Natürlich ist es verständlich, dass sich das kleine Zypern bis zuletzt an sein Vetorecht klammerte und Sanktionen gegen das Minsker Regime blockierte, solange es nicht zumindest die Androhung solcher gegen die völkerrechtswidrigen Öl- und Gasbohrungen der Türkei in zyprischen Gewässern gab. Doch diese beiden Probleme sind nicht gleichartig. Das lange Zögern der EU hat zur Folge, dass Lukaschenkos Handlanger - tatkräftig vom Kreml unterstützt - die mutige belarussische Opposition binnen weniger Wochen brutal dezimieren konnte. Die türkischen Muskelspiele in der Ägäis sind unverfroren, und sie müssen gleichfalls sanktioniert werden. Unmittelbar lebensbedrohend sind sie nicht.

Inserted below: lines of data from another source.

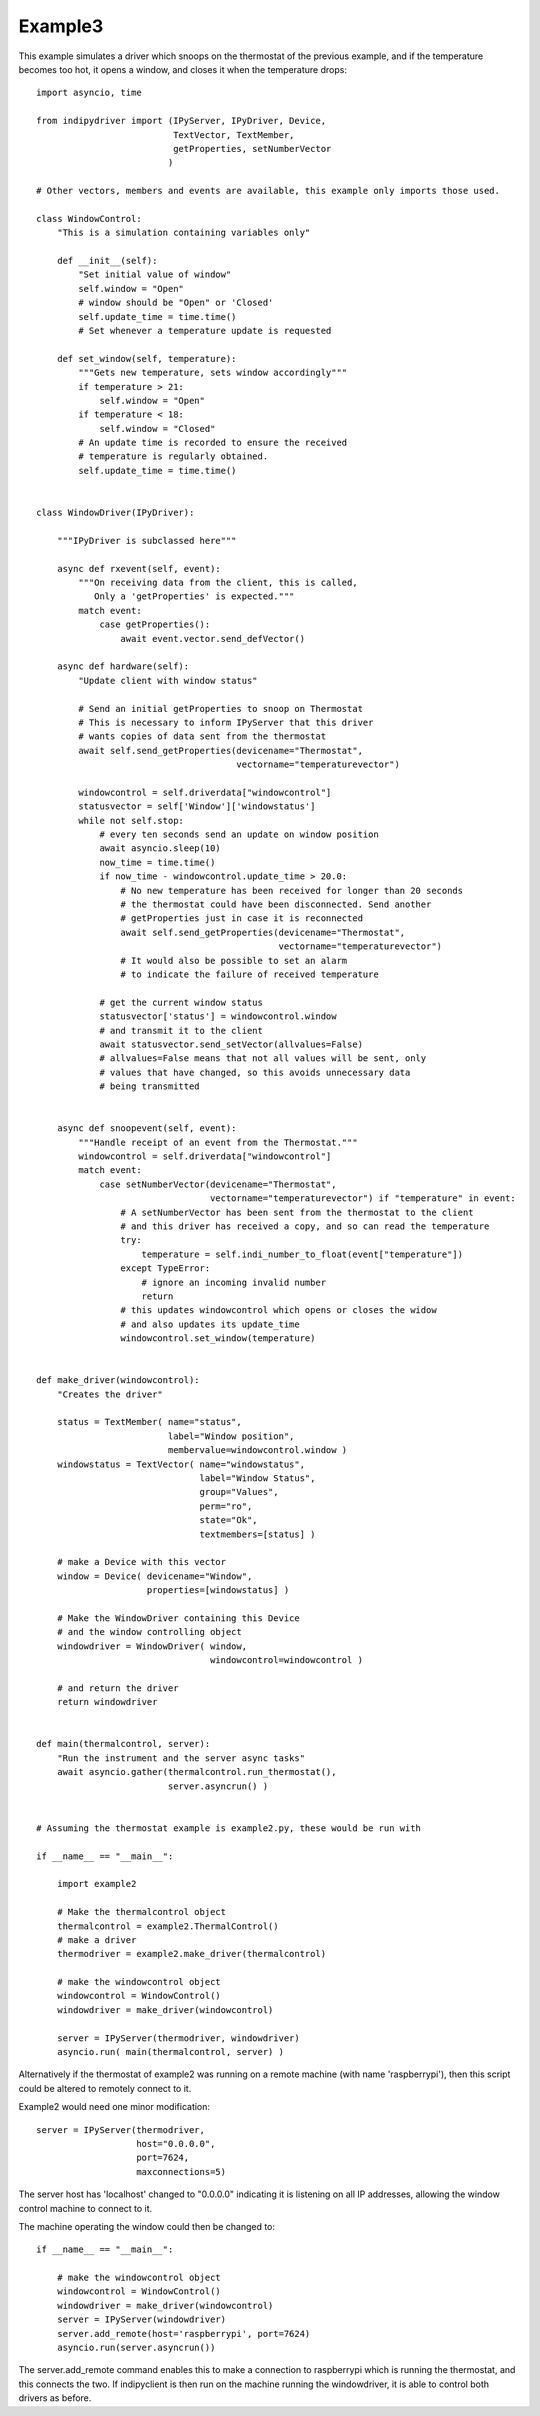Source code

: Example3
========

This example simulates a driver which snoops on the thermostat of the previous example, and if the temperature becomes too hot, it opens a window, and closes it when the temperature drops::


    import asyncio, time

    from indipydriver import (IPyServer, IPyDriver, Device,
                              TextVector, TextMember,
                              getProperties, setNumberVector
                             )

    # Other vectors, members and events are available, this example only imports those used.

    class WindowControl:
        "This is a simulation containing variables only"

        def __init__(self):
            "Set initial value of window"
            self.window = "Open"
            # window should be "Open" or 'Closed'
            self.update_time = time.time()
            # Set whenever a temperature update is requested

        def set_window(self, temperature):
            """Gets new temperature, sets window accordingly"""
            if temperature > 21:
                self.window = "Open"
            if temperature < 18:
                self.window = "Closed"
            # An update time is recorded to ensure the received
            # temperature is regularly obtained.
            self.update_time = time.time()


    class WindowDriver(IPyDriver):

        """IPyDriver is subclassed here"""

        async def rxevent(self, event):
            """On receiving data from the client, this is called,
               Only a 'getProperties' is expected."""
            match event:
                case getProperties():
                    await event.vector.send_defVector()

        async def hardware(self):
            "Update client with window status"

            # Send an initial getProperties to snoop on Thermostat
            # This is necessary to inform IPyServer that this driver
            # wants copies of data sent from the thermostat
            await self.send_getProperties(devicename="Thermostat",
                                          vectorname="temperaturevector")

            windowcontrol = self.driverdata["windowcontrol"]
            statusvector = self['Window']['windowstatus']
            while not self.stop:
                # every ten seconds send an update on window position
                await asyncio.sleep(10)
                now_time = time.time()
                if now_time - windowcontrol.update_time > 20.0:
                    # No new temperature has been received for longer than 20 seconds
                    # the thermostat could have been disconnected. Send another
                    # getProperties just in case it is reconnected
                    await self.send_getProperties(devicename="Thermostat",
                                                  vectorname="temperaturevector")
                    # It would also be possible to set an alarm
                    # to indicate the failure of received temperature

                # get the current window status
                statusvector['status'] = windowcontrol.window
                # and transmit it to the client
                await statusvector.send_setVector(allvalues=False)
                # allvalues=False means that not all values will be sent, only
                # values that have changed, so this avoids unnecessary data
                # being transmitted


        async def snoopevent(self, event):
            """Handle receipt of an event from the Thermostat."""
            windowcontrol = self.driverdata["windowcontrol"]
            match event:
                case setNumberVector(devicename="Thermostat",
                                     vectorname="temperaturevector") if "temperature" in event:
                    # A setNumberVector has been sent from the thermostat to the client
                    # and this driver has received a copy, and so can read the temperature
                    try:
                        temperature = self.indi_number_to_float(event["temperature"])
                    except TypeError:
                        # ignore an incoming invalid number
                        return
                    # this updates windowcontrol which opens or closes the widow
                    # and also updates its update_time
                    windowcontrol.set_window(temperature)


    def make_driver(windowcontrol):
        "Creates the driver"

        status = TextMember( name="status",
                             label="Window position",
                             membervalue=windowcontrol.window )
        windowstatus = TextVector( name="windowstatus",
                                   label="Window Status",
                                   group="Values",
                                   perm="ro",
                                   state="Ok",
                                   textmembers=[status] )

        # make a Device with this vector
        window = Device( devicename="Window",
                         properties=[windowstatus] )

        # Make the WindowDriver containing this Device
        # and the window controlling object
        windowdriver = WindowDriver( window,
                                     windowcontrol=windowcontrol )

        # and return the driver
        return windowdriver


    def main(thermalcontrol, server):
        "Run the instrument and the server async tasks"
        await asyncio.gather(thermalcontrol.run_thermostat(),
                             server.asyncrun() )


    # Assuming the thermostat example is example2.py, these would be run with

    if __name__ == "__main__":

        import example2

        # Make the thermalcontrol object
        thermalcontrol = example2.ThermalControl()
        # make a driver
        thermodriver = example2.make_driver(thermalcontrol)

        # make the windowcontrol object
        windowcontrol = WindowControl()
        windowdriver = make_driver(windowcontrol)

        server = IPyServer(thermodriver, windowdriver)
        asyncio.run( main(thermalcontrol, server) )

Alternatively if the thermostat of example2 was running on a remote machine (with name 'raspberrypi'), then this script could be altered to remotely connect to it.

Example2 would need one minor modification::

        server = IPyServer(thermodriver,
                           host="0.0.0.0",
                           port=7624,
                           maxconnections=5)

The server host has 'localhost' changed to "0.0.0.0" indicating it is listening on all IP addresses, allowing the window control machine to connect to it.

The machine operating the window could then be changed to::

    if __name__ == "__main__":

        # make the windowcontrol object
        windowcontrol = WindowControl()
        windowdriver = make_driver(windowcontrol)
        server = IPyServer(windowdriver)
        server.add_remote(host='raspberrypi', port=7624)
        asyncio.run(server.asyncrun())

The server.add_remote command enables this to make a connection to raspberrypi which is running the thermostat, and this connects the two. If indipyclient is then run on the machine running the windowdriver, it is able to control both drivers as before.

Zahlreich sind nun die Stimmen, die eine Abschaffung des Einstimmigkeitsprinzips in Fragen der europäischen Außenpolitik fordern. Doch sie liegen falsch. Einem Mitgliedstaat - noch dazu einem der kleinsten - eine für ihn existenzielle außenpolitische Entscheidung per qualifizierten Mehrheitsbeschluss aufzuzwingen, wäre brandgefährlich. Es würde das ohnehin latente Gefühl, über die Kleineren werde in der EU drüber gefahren, vertiefen. Das würde das Band des Vertrauens zwischen den 27 noch mehr schwächen. Doch dieses ist die Grundlage für außenpolitische Beschlüsse, denen sich alle Mitglieder der Union verpflichtet fühlen. Und somit die Voraussetzung dafür, eines fernen Tages doch noch weltpolitikfähig zu werden - statt nur in Sonntagsreden darüber zu schwadronieren.